Task instructions -
Below are lines of data; restate word for word those running from the line containing "M671 1186a44 44" to the line containing "M 39,1019 L 43,1011", inclusive, and no others.

(Stored items from a collection)
'''

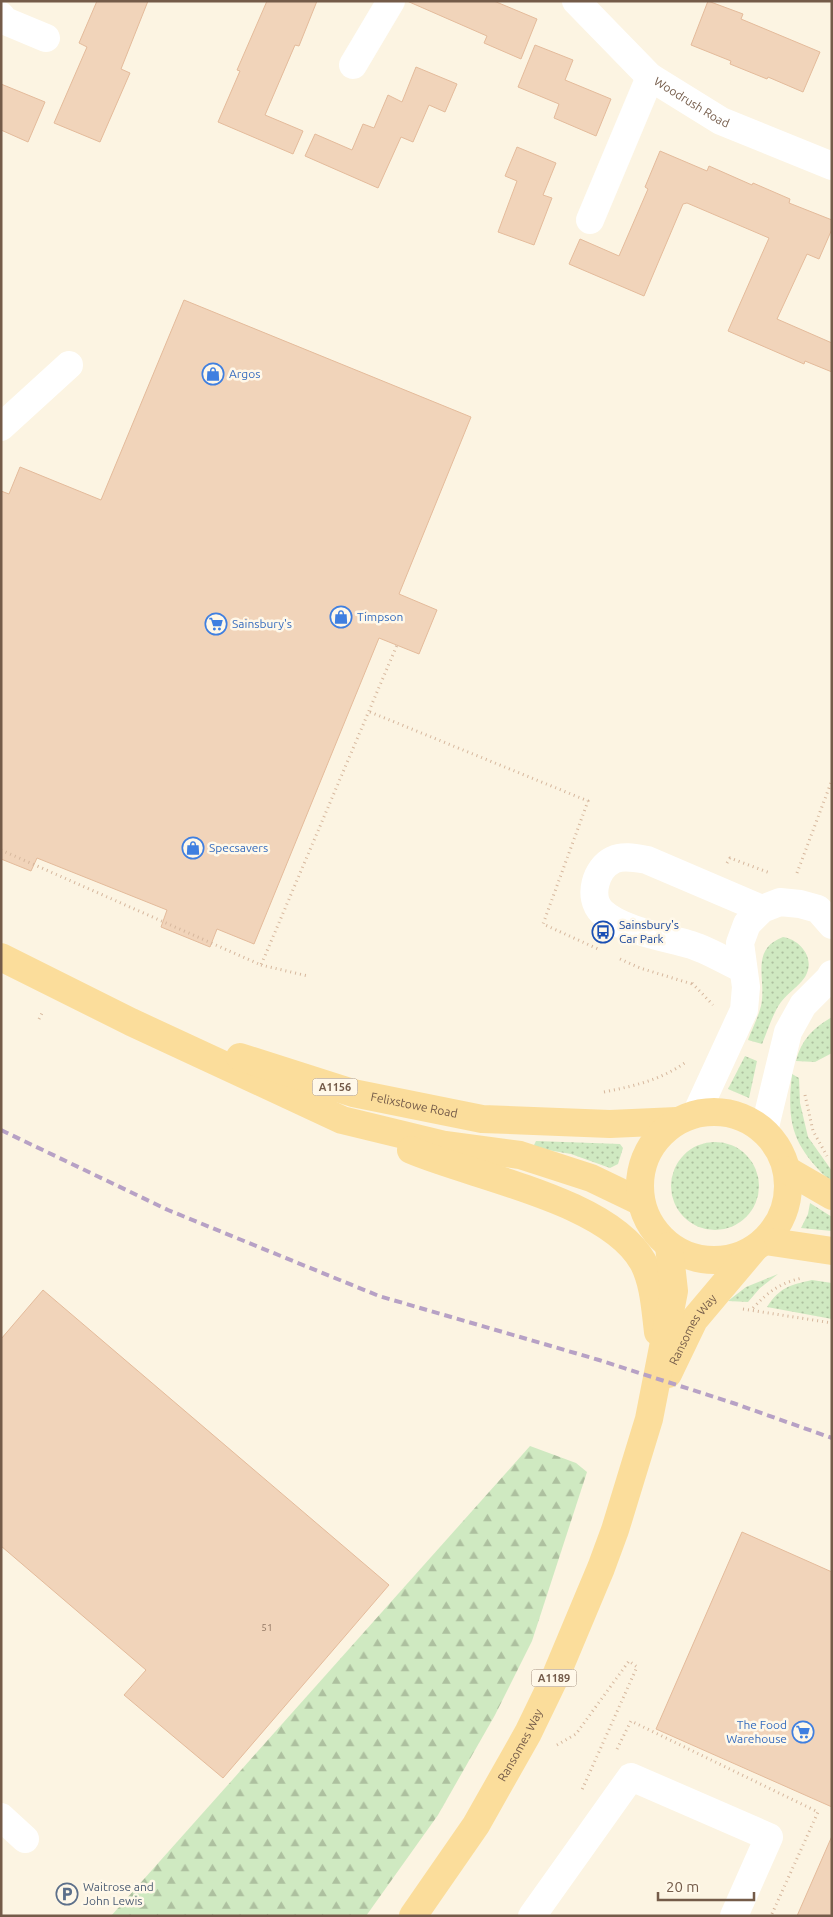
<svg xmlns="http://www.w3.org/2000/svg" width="833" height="1917" font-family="Ubuntu,sans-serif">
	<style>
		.grass { fill: url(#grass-dots) }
		.forest { fill: url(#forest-firs) }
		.building { fill: #f1d4ba; stroke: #e4bb9b }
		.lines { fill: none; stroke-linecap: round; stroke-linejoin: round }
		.path { stroke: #d6b79d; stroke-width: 3; stroke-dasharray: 1 4; stroke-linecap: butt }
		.minor { stroke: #fff; stroke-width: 28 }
		.major { stroke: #fbdd9b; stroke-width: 28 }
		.rail { stroke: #b7a1c5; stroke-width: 4; stroke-dasharray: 8 5; stroke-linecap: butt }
		.labels { text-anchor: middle; stroke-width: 5; stroke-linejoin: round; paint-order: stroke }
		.number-label { font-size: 10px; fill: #937965 }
		.shield { fill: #fff8e9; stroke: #9e8a79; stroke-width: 1 }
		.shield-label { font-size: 11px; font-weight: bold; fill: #745b49 }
		.street-label { font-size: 12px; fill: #745b49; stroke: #fff8e9 }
		.shop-label { font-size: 12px; fill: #366cbe; stroke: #fff8e9; text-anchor: start }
		.transit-label { font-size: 12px; fill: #164399; stroke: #fff8e9; text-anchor: start }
		.service-label { font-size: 12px; fill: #4e5e75; stroke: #fff8e9; text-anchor: start }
	</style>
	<defs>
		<pattern id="grass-dots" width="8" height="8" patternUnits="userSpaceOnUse" patternTransform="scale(1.25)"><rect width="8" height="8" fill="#cfe9c1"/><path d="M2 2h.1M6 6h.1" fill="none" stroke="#adc09f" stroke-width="1.8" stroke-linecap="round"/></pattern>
		<pattern id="forest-firs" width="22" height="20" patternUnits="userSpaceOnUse" patternTransform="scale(1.25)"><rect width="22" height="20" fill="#cfe9c1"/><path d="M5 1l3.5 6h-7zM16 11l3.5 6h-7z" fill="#adc09f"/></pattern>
	</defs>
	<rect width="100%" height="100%" fill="#fcf4e2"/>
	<!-- grass -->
	<path class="grass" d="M 783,937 C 801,940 816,959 805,977 C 799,986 788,993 781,1002 C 772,1015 768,1030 762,1044 L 748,1040 C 752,1029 758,1018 761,1006 C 767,979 749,950 783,937 Z
		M 832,1017 L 832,1053 L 815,1062 L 796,1061 C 801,1040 813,1028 832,1017 Z
		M 745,1056 L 757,1061 L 749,1098 L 728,1089 Z
		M 792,1074 L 799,1078 L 800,1103 L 808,1137 L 832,1171 L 832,1183 C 794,1147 786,1127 792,1074 Z
		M 536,1141 L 620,1144 L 623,1148 L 618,1164 L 610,1168 L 571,1154 L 536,1148 L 534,1145 Z
		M671 1186a44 44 0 1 1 88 0a44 44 0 1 1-88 0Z
		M 810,1203 L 832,1217 L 832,1231 L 801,1228 L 808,1214 Z
		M 778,1274 L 760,1288 L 748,1302 L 728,1301 L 746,1287 Z
		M 812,1280 L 832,1283 L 832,1319 L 767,1307 C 780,1287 790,1285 812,1280 Z"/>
	<!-- forest -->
	<path class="forest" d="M 530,1446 L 576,1463 L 587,1472 L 532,1641 L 495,1715 L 438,1815 L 366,1916 L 111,1916 Z"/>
	<!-- building -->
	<path class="building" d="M 97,1 L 148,1 L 121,69 L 130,73 L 100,142 L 54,123 L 87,47 L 79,43 Z
		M 267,1 L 317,1 L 299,46 L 295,45 L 265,115 L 303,131 L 293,154 L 218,122 L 240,71 L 237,70 Z
		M 407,1 L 494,1 L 537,19 L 521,59 L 484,43 L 487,36 Z
		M 708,1 L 743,14 L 741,19 L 820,52 L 803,92 L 768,77 L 767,79 L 730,64 L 731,61 L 691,45 Z
		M 535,45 L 573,60 L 565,80 L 611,99 L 596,136 L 554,118 L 559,104 L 518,87 Z
		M 416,67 L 457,84 L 445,112 L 429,105 L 413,142 L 401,137 L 378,188 L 305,156 L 315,134 L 352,150 L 363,124 L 374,128 L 388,95 L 402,102 Z
		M 1,84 L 45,102 L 28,142 L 1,130 Z
		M 517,147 L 556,163 L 543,195 L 552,198 L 534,245 L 498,232 L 517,181 L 505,176 Z
		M 660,151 L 707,171 L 709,166 L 752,185 L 753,183 L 790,199 L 789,203 L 832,220 L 832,229 L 819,259 L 807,254 L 777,319 L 832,343 L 832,372 L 805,361 L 804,364 L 728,331 L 769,238 L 687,203 L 683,204 L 644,296 L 569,264 L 580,239 L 619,256 L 648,189 L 645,187 Z
		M 184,300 L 471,417 L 399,594 L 437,610 L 419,654 L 379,638 L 254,944 L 217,929 L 210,947 L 161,927 L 167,910 L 37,858 L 31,871 L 1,859 L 1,491 L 9,494 L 20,467 L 101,500 Z
		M 43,1290 L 389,1585 L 223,1778 L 124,1695 L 146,1670 L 1,1546 L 1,1339 Z
		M 742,1532 L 832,1572 L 832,1807 L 656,1729 Z
		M 832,1836 L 832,1916 L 797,1916 Z"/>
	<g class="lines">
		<!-- path -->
		<path class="path" d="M 370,712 L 588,801 L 543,924 L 598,949
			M 1,850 L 261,965 L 397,645
			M 727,863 L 730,858 L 770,873
			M 797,873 L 832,780
			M 620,959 L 640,968 L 692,984
			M 261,965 L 308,976
			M 692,983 L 713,1005
			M 39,1019 L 43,1011
			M 604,1092 C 634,1086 661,1080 686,1062
			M 805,1095 L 813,1131 L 827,1156
			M 753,1308 C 768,1292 780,1283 802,1278
			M 743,1309 L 832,1323
			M 557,1745 L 576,1734 L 629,1661 L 637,1667 L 581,1792
			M 617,1749 L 631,1721 L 818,1812 L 771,1916"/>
		<!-- minor -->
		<g class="minor">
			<path id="s1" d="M 576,1 L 650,77 L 721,121 L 832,166"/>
			<path d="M 1,16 L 5,21 L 46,38"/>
			<path d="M 353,65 L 391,1"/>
			<path d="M 590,220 L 650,77"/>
			<path d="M 1,427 L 69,365"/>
			<path d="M 743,969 C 725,961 707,949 688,944 C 663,937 621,930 602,912 C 587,897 596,868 613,860 C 623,855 636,858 647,860 L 762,909"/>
			<path d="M 696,1114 L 744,1010 L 746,987 L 740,943 L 747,924 L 762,909 L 780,902 L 800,904 L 818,909 L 832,925"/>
			<path d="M 764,1131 L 788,1032 L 803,1005 L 829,979 L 832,974"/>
			<path d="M 1,1817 L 25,1839"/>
			<path d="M 532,1916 L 631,1777 L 769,1837 L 734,1916"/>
		</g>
		<!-- major -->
		<g class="major">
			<path d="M 1,957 L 131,1022 L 342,1120 L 445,1145 L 520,1155 L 591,1178 L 641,1202"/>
			<path id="s2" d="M 240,1057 L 353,1093 L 482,1119 L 610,1124 L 677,1121"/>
			<circle cx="714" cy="1186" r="74"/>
			<path d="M 411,1150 C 474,1177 608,1200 643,1262 C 654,1283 655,1308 658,1332"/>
			<path d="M 787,1170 L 832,1196"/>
			<path d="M 765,1241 L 832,1251"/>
			<path id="s3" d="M 668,1374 L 694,1320 L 753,1250"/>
			<path id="s4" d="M 413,1916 L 476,1825 L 528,1733 L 557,1673 L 601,1568 L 615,1530 L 649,1419 L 674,1291 L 669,1246"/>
		</g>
		<!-- rail -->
		<path class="rail" d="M 1,1130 L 168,1210 L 379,1296 L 599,1360 L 733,1403 L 832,1438"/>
	</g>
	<!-- icons -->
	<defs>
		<g id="shop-ring" transform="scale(1.125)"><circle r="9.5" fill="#fff8e9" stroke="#3f7fe0" stroke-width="1.5"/><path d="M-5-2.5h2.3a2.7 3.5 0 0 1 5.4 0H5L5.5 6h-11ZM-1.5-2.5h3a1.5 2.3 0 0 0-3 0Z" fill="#3f7fe0"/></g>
		<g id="supermarket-ring" transform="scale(1.125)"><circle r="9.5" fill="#fff8e9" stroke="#3f7fe0" stroke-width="1.5"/><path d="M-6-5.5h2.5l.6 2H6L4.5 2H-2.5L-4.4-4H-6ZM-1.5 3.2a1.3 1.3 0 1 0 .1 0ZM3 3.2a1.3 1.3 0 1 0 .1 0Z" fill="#3f7fe0"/></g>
		<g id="bus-ring" transform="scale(1.125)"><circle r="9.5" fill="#fff8e9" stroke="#1a4fb4" stroke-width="1.5"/><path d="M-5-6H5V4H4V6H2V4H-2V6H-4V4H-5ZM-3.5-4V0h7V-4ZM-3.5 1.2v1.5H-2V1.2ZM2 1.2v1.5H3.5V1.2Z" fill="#1a4fb4"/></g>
		<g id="parking-ring" transform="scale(1.125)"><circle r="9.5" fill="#fff8e9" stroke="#5c6f8a" stroke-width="1.5"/><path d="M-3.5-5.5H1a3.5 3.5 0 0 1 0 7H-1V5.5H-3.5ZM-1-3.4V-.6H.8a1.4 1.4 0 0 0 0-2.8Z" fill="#5c6f8a"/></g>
	</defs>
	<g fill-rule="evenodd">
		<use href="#shop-ring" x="213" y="374"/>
		<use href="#shop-ring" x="341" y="617"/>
		<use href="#supermarket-ring" x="216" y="624"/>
		<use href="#shop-ring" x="193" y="848"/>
		<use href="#bus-ring" x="603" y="932"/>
		<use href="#supermarket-ring" x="803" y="1732"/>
		<use href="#parking-ring" x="67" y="1894"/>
	</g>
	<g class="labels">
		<!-- number labels -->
		<g class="number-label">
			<text x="267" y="1631">51</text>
		</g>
		<!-- shield labels -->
		<g class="shield">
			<rect x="312.5" y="1078.5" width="45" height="17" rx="4"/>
			<rect x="531.5" y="1669.5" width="45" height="17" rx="4"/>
		</g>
		<g class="shield-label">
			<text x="335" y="1091">A1156</text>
			<text x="554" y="1682">A1189</text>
		</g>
		<!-- street labels -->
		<g class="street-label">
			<text dy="4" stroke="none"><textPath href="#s1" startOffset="155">Woodrush Road</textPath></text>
			<text dy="4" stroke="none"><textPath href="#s2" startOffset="181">Felixstowe Road</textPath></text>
			<text dy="4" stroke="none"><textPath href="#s3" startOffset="51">Ransomes Way</textPath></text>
			<text dy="4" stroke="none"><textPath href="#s4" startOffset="202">Ransomes Way</textPath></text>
		</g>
		<!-- shop labels -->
		<g class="shop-label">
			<text x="229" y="378">Argos</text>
			<text x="357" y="621">Timpson</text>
			<text x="232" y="628">Sainsbury's</text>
			<text x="209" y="852">Specsavers</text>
			<text x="787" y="1729" text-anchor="end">The Food<tspan x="787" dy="14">Warehouse</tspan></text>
		</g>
		<!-- transit labels -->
		<g class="transit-label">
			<text x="619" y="929">Sainsbury's<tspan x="619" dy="14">Car Park</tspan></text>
		</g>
		<!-- service labels -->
		<g class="service-label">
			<text x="83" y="1891">Waitrose and<tspan x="83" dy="14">John Lewis</tspan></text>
		</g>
	</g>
	<!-- border -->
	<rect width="833" height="1917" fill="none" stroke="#745b49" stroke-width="5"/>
	<!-- scale -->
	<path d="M658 1892v8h96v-8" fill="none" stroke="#745b49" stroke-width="2.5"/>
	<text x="666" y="1892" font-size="15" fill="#745b49" stroke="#fff8e9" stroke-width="4" paint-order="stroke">20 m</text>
</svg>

'''

Solution to this exercise -
		M671 1186a44 44 0 1 1 88 0a44 44 0 1 1-88 0Z
		M 810,1203 L 832,1217 L 832,1231 L 801,1228 L 808,1214 Z
		M 778,1274 L 760,1288 L 748,1302 L 728,1301 L 746,1287 Z
		M 812,1280 L 832,1283 L 832,1319 L 767,1307 C 780,1287 790,1285 812,1280 Z"/>
	<!-- forest -->
	<path class="forest" d="M 530,1446 L 576,1463 L 587,1472 L 532,1641 L 495,1715 L 438,1815 L 366,1916 L 111,1916 Z"/>
	<!-- building -->
	<path class="building" d="M 97,1 L 148,1 L 121,69 L 130,73 L 100,142 L 54,123 L 87,47 L 79,43 Z
		M 267,1 L 317,1 L 299,46 L 295,45 L 265,115 L 303,131 L 293,154 L 218,122 L 240,71 L 237,70 Z
		M 407,1 L 494,1 L 537,19 L 521,59 L 484,43 L 487,36 Z
		M 708,1 L 743,14 L 741,19 L 820,52 L 803,92 L 768,77 L 767,79 L 730,64 L 731,61 L 691,45 Z
		M 535,45 L 573,60 L 565,80 L 611,99 L 596,136 L 554,118 L 559,104 L 518,87 Z
		M 416,67 L 457,84 L 445,112 L 429,105 L 413,142 L 401,137 L 378,188 L 305,156 L 315,134 L 352,150 L 363,124 L 374,128 L 388,95 L 402,102 Z
		M 1,84 L 45,102 L 28,142 L 1,130 Z
		M 517,147 L 556,163 L 543,195 L 552,198 L 534,245 L 498,232 L 517,181 L 505,176 Z
		M 660,151 L 707,171 L 709,166 L 752,185 L 753,183 L 790,199 L 789,203 L 832,220 L 832,229 L 819,259 L 807,254 L 777,319 L 832,343 L 832,372 L 805,361 L 804,364 L 728,331 L 769,238 L 687,203 L 683,204 L 644,296 L 569,264 L 580,239 L 619,256 L 648,189 L 645,187 Z
		M 184,300 L 471,417 L 399,594 L 437,610 L 419,654 L 379,638 L 254,944 L 217,929 L 210,947 L 161,927 L 167,910 L 37,858 L 31,871 L 1,859 L 1,491 L 9,494 L 20,467 L 101,500 Z
		M 43,1290 L 389,1585 L 223,1778 L 124,1695 L 146,1670 L 1,1546 L 1,1339 Z
		M 742,1532 L 832,1572 L 832,1807 L 656,1729 Z
		M 832,1836 L 832,1916 L 797,1916 Z"/>
	<g class="lines">
		<!-- path -->
		<path class="path" d="M 370,712 L 588,801 L 543,924 L 598,949
			M 1,850 L 261,965 L 397,645
			M 727,863 L 730,858 L 770,873
			M 797,873 L 832,780
			M 620,959 L 640,968 L 692,984
			M 261,965 L 308,976
			M 692,983 L 713,1005
			M 39,1019 L 43,1011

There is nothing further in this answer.